Текст для изучения »
:::::

Что выиграли бы мы, если бы в свое время правоверное, лояльное, нравственное и т. д. я стало бы свободным, разумным Я? Было ли бы это моей свободой?

Если я свободен, как «разумное я», то, значит, во мне свободно разумное, или разум, и эта свобода разума, или свобода мысли, издавна была идеалом христианского мира. Мышление, а, как уже сказано, вера – то же мышление, как и мышление – та же вера, желали одарить свободой; мысля­щие, то есть как верующие, так и разумные, должны стать свободными, для других же людей свобода была невозможна. Но свобода мыслящих – «свобода детей Божьих» и в то же время самая бессердечная иерархия или господства мысли, ибо я покоряюсь мысли. Если мысли свободны, то я – их раб, я не имею власти над ними и подчиняюсь им. Я же хочу пользовать­ся мыслями, хочу быть полон мыслей, но в то же время хочу быть без мыслей и вместо свободы мысли хочу стать свобод­ным от мыслей.

Если нужно общаться с кем-нибудь; то, конечно, я могу пользоваться лишь человеческими средствами, которые нахо­дятся в моем распоряжении, ибо я – человек. И действительно, только как человек – имею мысли; как я – я вне мыслей. Кто не может освободиться от мыслей, тот – только человек, раб языка, этого продукта людей, этого клада человеческих мыслей.

:::::

Собранный материал »
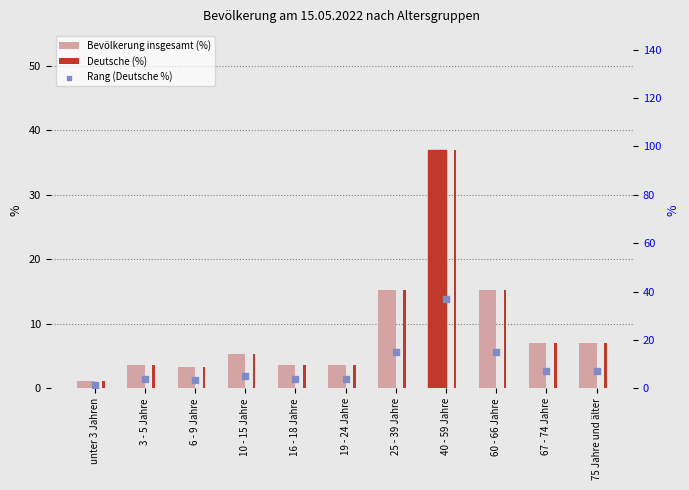

What are all the series names shown in the legend?

Bevölkerung insgesamt (%), Deutsche (%), Rang (Deutsche %)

:::::

Что сделать » Перепишите слово в слово отрывок из текста о свободе мысли, начиная со слов «Если нужно общаться» и дальше до слов «клада человеческих мыслей.».

Решение »
Если нужно общаться с кем-нибудь; то, конечно, я могу пользоваться лишь человеческими средствами, которые нахо­дятся в моем распоряжении, ибо я – человек. И действительно, только как человек – имею мысли; как я – я вне мыслей. Кто не может освободиться от мыслей, тот – только человек, раб языка, этого продукта людей, этого клада человеческих мыслей.